─── QUOTED PASSAGE ───

[v2] xen/x86: Optimize timer_irq_works()

[PATCH v2 1/2] xen/x86: io_apic: Introduce a command line option to skip timer check

Posted by Julien Grall 2 years, 2 months ago

From: Julien Grall <jgrall@amazon.com>

Currently, Xen will spend ~100ms to check if the timer works. If the
Admin knows their platform have a working timer, then it would be
handy to be able to bypass the check.

Introduce a command line option 'pit-irq-works' for this purpose.

Signed-off-by: Julien Grall <jgrall@amazon.com>

---

Changelog since v1:
    - Rename the command line option. I went with pit-irq-works rather
      than timer-irq-works because Roger thought it would be better suited
    - Rework the command line description
---
 docs/misc/xen-command-line.pandoc | 11 +++++++++++
 xen/arch/x86/io_apic.c            | 11 +++++++++++
 2 files changed, 22 insertions(+)

diff --git a/docs/misc/xen-command-line.pandoc b/docs/misc/xen-command-line.pandoc
index 8e65f8bd18bf..c382b061b302 100644
--- a/docs/misc/xen-command-line.pandoc
+++ b/docs/misc/xen-command-line.pandoc
@@ -2535,6 +2535,17 @@ pages) must also be specified via the tbuf_size parameter.

───

- AIM 1
According to the Xen patch, roughly how long does Xen currently spend checking whether the timer works?
- AIM 2
Reproduce word for word the part of the Xen patch that opens with the words containing "From: Julien Grall" and closes with "bypass the check.".
- AIM 3
Resume the Xen patch, picking up right after its last line shown.
The lines after the Xen patch have no connection to it.

─── RECORDED DATA ───

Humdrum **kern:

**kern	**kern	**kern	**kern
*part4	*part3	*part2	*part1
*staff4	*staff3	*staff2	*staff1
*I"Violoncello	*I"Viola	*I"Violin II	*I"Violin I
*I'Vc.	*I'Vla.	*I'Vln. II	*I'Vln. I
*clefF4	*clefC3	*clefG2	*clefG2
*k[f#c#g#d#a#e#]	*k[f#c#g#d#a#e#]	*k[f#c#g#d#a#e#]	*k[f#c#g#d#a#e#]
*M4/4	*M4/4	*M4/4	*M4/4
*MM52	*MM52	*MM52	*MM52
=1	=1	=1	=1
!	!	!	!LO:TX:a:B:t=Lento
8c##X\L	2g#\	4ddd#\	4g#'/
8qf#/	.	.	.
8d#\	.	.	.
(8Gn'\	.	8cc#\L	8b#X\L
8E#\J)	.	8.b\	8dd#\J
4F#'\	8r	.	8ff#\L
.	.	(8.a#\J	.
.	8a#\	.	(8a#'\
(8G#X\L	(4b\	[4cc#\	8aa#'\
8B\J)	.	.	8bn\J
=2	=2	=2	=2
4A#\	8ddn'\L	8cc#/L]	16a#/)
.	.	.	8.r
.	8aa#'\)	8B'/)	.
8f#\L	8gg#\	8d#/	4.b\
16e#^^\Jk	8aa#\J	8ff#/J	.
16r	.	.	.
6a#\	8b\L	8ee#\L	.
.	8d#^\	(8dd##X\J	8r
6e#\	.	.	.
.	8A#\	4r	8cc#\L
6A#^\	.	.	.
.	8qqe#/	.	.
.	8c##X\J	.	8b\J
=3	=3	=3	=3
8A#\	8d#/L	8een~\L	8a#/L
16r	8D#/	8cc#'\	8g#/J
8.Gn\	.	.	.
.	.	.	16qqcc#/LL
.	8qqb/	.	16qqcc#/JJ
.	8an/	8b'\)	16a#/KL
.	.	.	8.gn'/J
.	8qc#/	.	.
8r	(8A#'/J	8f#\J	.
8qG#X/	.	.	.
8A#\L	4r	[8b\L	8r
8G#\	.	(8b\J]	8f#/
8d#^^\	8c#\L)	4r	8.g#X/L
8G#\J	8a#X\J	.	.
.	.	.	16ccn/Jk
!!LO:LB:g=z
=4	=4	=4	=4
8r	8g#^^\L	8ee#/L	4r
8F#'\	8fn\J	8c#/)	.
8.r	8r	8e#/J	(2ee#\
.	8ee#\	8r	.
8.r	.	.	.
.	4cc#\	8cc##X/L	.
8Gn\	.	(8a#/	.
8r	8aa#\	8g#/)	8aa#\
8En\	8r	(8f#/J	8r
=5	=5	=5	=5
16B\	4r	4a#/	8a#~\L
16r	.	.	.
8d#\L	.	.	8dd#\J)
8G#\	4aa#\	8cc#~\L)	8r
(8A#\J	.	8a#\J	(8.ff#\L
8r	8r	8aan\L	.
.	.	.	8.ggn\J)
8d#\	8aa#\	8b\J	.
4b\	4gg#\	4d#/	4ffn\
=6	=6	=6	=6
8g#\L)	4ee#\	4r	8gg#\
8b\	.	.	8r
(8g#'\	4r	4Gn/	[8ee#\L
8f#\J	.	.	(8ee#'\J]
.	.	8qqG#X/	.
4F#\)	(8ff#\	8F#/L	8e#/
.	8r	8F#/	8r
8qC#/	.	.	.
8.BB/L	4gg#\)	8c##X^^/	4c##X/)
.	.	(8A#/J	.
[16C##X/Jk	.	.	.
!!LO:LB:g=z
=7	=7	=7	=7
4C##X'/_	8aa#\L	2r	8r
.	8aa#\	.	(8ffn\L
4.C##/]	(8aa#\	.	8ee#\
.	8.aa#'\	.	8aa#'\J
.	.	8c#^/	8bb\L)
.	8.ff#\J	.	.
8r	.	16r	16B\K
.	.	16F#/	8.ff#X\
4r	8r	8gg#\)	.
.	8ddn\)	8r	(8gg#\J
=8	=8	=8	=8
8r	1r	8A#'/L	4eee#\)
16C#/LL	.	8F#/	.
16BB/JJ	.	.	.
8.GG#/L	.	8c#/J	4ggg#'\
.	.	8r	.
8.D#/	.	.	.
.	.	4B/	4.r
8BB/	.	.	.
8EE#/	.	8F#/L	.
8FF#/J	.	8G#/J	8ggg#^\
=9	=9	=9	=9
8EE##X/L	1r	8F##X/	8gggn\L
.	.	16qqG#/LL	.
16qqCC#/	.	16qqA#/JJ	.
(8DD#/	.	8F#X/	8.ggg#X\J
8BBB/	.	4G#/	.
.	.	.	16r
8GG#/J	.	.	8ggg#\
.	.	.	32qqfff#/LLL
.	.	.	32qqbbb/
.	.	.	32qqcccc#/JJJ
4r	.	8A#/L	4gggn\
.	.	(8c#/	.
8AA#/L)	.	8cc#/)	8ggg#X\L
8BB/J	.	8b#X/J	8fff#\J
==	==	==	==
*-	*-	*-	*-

───

- WRITTEN RESPONSE 1
About 100ms.

- WRITTEN RESPONSE 2
From: Julien Grall <jgrall@amazon.com>

Currently, Xen will spend ~100ms to check if the timer works. If the
Admin knows their platform have a working timer, then it would be
handy to be able to bypass the check.

- WRITTEN RESPONSE 3
 ### tickle_one_idle_cpu
 > `= <boolean>`
 
+### pit-irq-works (x86)
+> `=<boolean>`
+
+> Default: `false`
+
+Disables the code which tests for broken timer IRQ sources. Enabling
+this option will reduce boot time on HW where the timer works properly.
+
+If the system is unstable when enabling the option, then it means you
+may have a broken HW and therefore the testing cannot be be skipped.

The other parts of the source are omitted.